A proposal to grant tax exemptions to investors who hold shares for at least 10 years has come under fire from within Belgium's ruling coalition.
Both the Christen-Democratisch en Vlaamse (CD&V) and Vooruit (Flemish Socialists) weighed in against the idea in parliament, following the leaking of plans drawn up by Finance Minister Jan Jambon (Nieuw-Vlaamse Alliantie (N-VA) that reportedly included the proposed exemptions.
The exemptions would make it “impossible to achieve the projected revenue of €500 million by 2029,” Budget Minister Vincent Van Peteghem (CD&V) said on Thursday on the VRT’s Villa Politica programme.
The wealthiest should pay up - CD&V
He indicated that his party would evaluate the plans based on three criteria: the wealthiest should contribute, small savers should be protected as much as possible, and there must be revenue of at least €500 million by 2029.
The Budget Minister warned that if the government wants to meet its revenue target, it would be “unwise” to include too many exemptions in the capital gains tax. “Each additional exemption allows those who can use loopholes or seek advice from tax professionals to avoid paying, while small savers cannot,” he explained.
An exemption for shares held longer than ten years would make it “impossible” to meet interim revenue goals as well as the €500 million target, Van Peteghem asserted.
Exemptions were not in the coalition agreement - Vooruit
Speaking on behalf of Vooruit, Achraf El Yakhloufi emphasised adherence to the government agreement, which does not include the ten-year exemption.
“It’s good to have a concrete proposal on the table to finalise the last modalities,” the Flemish Socialist legislator said in response to Prime Minister De Wever. "In Vooruit you’ll find a partner to work out those modalities according to the government agreement.”
“The agreement specifies that distinctions should be based only on substantial interest,” he added, in a reference to shareholders with at least a 20 % stake in a company.

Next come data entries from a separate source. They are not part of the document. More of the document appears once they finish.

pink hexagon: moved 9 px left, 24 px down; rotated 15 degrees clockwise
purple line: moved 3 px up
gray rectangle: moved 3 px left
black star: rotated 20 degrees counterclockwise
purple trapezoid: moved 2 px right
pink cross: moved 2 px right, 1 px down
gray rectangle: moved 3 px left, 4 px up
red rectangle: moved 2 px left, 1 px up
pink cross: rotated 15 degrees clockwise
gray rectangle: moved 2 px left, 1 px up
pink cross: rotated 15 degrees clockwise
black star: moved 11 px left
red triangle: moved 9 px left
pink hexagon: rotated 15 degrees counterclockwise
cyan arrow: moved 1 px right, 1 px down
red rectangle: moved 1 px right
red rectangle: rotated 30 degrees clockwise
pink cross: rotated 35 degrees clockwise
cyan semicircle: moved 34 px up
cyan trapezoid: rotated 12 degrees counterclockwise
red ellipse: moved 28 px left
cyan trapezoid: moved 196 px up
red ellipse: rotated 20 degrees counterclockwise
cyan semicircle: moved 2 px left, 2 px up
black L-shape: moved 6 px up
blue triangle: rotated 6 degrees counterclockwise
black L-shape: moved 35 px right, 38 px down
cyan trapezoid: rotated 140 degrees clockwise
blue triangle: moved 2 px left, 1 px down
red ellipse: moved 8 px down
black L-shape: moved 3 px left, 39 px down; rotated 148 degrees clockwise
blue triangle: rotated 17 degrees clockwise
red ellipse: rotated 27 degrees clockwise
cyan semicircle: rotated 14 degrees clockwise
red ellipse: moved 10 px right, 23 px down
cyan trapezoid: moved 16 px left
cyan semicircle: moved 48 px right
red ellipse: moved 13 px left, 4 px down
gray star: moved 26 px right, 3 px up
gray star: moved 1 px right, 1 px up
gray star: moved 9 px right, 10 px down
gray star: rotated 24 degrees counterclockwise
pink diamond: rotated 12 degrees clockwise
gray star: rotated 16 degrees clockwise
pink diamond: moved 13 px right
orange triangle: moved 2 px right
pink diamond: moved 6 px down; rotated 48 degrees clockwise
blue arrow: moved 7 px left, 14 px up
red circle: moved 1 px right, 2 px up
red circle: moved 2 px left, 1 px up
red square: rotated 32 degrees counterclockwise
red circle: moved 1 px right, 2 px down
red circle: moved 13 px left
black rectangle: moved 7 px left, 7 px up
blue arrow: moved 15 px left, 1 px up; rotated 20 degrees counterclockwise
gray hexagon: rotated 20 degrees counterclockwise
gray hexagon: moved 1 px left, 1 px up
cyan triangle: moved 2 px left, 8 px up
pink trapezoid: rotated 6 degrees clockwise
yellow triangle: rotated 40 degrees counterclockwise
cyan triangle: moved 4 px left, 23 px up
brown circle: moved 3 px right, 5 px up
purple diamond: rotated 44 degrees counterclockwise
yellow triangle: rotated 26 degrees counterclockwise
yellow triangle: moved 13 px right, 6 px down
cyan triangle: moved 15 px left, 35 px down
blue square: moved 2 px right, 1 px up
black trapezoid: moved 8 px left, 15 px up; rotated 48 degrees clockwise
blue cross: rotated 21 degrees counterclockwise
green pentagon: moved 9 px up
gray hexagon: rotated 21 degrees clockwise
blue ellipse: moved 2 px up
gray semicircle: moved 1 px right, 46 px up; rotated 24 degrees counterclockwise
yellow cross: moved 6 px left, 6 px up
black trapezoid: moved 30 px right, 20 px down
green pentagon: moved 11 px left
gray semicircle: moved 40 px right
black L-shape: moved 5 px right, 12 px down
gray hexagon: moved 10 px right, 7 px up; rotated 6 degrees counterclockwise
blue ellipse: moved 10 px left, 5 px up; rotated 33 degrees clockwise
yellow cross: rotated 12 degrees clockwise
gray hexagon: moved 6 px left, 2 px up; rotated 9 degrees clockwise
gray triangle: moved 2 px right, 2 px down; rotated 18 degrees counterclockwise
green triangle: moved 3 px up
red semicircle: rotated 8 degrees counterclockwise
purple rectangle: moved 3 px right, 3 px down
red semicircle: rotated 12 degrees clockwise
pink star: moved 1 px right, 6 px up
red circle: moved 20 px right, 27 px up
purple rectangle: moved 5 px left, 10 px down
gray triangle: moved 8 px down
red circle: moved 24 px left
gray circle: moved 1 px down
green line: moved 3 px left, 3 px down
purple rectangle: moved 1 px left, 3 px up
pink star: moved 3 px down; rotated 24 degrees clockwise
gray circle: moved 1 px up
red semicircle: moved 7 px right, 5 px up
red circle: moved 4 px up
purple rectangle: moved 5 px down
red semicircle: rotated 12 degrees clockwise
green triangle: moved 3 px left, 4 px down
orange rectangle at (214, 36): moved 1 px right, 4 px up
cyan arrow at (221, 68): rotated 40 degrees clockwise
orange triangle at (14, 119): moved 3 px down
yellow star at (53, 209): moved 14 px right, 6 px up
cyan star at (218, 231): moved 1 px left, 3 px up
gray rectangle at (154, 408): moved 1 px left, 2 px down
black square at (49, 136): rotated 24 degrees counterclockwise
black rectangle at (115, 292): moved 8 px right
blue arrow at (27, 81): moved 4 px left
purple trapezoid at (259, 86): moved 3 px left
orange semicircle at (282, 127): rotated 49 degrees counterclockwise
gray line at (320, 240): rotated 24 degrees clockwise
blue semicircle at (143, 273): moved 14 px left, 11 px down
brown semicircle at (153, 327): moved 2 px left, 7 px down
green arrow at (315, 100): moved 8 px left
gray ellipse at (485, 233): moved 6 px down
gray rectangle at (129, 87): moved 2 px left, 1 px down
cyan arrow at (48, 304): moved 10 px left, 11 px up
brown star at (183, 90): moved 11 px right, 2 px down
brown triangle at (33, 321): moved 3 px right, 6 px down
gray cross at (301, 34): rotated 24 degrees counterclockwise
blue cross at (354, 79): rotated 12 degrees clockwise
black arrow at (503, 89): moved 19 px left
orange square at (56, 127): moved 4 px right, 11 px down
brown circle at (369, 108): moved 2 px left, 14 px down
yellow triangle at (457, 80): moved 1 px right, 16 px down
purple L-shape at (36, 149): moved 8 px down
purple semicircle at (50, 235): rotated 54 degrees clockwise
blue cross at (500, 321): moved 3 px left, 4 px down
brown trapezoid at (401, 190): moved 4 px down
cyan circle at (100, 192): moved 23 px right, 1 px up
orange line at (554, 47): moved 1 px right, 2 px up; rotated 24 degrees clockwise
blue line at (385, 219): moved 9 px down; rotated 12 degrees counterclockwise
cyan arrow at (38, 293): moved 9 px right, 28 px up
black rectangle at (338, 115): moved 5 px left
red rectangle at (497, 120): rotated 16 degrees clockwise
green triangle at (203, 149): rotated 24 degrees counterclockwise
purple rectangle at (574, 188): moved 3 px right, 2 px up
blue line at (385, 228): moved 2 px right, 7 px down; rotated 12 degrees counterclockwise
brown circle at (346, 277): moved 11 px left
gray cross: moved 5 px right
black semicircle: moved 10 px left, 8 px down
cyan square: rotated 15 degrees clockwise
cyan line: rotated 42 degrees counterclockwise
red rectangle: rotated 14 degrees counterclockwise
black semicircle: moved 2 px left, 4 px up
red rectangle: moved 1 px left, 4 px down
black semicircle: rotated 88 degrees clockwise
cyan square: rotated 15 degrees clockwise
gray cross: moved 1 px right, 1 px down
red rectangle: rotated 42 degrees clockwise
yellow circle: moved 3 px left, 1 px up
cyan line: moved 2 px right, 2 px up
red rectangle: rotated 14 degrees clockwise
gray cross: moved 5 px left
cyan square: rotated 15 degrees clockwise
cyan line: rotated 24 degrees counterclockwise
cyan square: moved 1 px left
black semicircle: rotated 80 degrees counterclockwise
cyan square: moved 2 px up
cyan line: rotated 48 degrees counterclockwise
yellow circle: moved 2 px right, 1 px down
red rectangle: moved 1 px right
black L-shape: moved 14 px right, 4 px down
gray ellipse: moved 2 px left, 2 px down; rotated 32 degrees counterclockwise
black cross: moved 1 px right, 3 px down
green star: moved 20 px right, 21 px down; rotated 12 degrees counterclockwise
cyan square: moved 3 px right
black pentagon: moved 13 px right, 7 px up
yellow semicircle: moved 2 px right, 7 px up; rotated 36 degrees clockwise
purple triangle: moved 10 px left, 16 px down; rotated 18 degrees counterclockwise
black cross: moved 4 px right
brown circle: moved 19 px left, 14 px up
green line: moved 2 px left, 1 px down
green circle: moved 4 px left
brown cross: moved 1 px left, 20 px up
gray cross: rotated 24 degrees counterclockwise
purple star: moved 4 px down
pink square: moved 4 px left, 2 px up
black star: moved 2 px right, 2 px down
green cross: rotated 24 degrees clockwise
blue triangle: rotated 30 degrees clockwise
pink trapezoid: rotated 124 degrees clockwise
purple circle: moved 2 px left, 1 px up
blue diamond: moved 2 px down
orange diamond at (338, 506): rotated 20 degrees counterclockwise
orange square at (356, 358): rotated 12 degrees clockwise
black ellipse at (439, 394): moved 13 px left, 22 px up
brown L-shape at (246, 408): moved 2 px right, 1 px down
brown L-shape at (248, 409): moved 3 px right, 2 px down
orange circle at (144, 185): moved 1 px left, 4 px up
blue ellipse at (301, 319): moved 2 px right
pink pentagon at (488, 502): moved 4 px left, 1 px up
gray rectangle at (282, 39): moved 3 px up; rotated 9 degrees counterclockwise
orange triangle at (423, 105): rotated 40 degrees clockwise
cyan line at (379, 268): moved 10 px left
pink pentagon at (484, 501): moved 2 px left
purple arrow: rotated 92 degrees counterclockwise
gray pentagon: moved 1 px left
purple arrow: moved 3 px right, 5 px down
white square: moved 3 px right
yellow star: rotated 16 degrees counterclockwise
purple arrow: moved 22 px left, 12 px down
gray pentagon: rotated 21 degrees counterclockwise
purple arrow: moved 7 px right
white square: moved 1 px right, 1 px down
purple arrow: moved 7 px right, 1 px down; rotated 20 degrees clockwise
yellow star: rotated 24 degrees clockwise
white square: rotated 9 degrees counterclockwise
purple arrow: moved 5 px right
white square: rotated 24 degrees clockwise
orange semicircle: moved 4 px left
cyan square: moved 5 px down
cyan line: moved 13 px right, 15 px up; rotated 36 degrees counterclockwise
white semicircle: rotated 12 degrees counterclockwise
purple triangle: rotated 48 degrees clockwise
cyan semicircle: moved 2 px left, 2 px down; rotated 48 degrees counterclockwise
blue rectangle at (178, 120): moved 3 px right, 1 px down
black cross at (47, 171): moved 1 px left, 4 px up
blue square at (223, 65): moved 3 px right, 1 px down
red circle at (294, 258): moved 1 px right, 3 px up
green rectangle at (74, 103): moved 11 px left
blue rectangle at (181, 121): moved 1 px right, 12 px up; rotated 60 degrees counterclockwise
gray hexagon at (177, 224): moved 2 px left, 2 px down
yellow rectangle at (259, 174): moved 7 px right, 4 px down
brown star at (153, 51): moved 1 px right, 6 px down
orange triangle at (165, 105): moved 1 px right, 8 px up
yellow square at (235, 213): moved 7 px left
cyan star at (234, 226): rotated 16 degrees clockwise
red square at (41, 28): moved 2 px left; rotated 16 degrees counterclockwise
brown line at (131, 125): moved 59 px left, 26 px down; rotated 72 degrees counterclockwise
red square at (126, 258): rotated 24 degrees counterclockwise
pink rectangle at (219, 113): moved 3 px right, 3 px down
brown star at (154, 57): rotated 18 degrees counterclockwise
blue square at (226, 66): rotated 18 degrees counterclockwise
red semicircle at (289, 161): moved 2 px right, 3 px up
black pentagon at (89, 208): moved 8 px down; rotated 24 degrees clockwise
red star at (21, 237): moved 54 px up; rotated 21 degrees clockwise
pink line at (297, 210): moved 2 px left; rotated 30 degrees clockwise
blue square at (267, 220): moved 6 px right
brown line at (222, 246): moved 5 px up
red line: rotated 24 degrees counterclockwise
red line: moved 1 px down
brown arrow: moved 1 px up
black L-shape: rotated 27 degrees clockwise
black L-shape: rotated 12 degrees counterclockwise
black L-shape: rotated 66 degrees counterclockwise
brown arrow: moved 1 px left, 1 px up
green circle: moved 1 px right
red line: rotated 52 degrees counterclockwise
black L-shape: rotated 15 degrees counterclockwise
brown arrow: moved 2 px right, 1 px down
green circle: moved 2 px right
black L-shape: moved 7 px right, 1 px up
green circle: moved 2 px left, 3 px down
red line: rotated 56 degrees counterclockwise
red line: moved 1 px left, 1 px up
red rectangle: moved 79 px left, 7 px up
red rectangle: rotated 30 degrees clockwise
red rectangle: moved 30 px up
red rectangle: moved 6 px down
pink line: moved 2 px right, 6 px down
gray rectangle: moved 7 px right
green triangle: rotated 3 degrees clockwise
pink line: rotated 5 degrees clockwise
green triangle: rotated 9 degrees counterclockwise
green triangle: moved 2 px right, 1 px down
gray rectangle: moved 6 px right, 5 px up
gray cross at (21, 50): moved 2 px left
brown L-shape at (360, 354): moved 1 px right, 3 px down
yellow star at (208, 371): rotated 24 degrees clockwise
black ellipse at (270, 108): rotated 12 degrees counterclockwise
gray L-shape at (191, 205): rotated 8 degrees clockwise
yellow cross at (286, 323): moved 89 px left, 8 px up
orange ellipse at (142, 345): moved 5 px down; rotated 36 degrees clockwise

Dieter Van Besien (Groen) commented that the capital gains tax appeared to be “significantly weakened,” allowing “the strongest shoulders to escape.”
The administration is not tapping available funds - PvdA
Workers Party (Pv/dA) leader Sofie Merckx said the government was a “demolition administration” that failed to tax where funds are available. “We constantly hear that the coffers are empty, yet €4 billion were found for Defence in the Easter agreement,” she remarked.
Vincent Van Quickenborne (Open VLD) stressed that working people would bear the tax burden. “The liberals blocked this tax for 25 years; we fought it together when in government,” he said, addressing the prime minister. “And now that we’re out of the government, you’re implementing it.”
Wouter Vermeersch of Vlaams Belang accused the government of creating fiscal uncertainty. “This drowns the confidence of those who work, innovate, save, and invest, especially among the Flemish,” he stated.
Prime Minister Bart De Wever (N-VA) did not address the issue during parliamentary question time. He dismissed the debate as “fictitious” since the government had not yet reached a consensus, so no draft bill was ready for discussion in Parliament.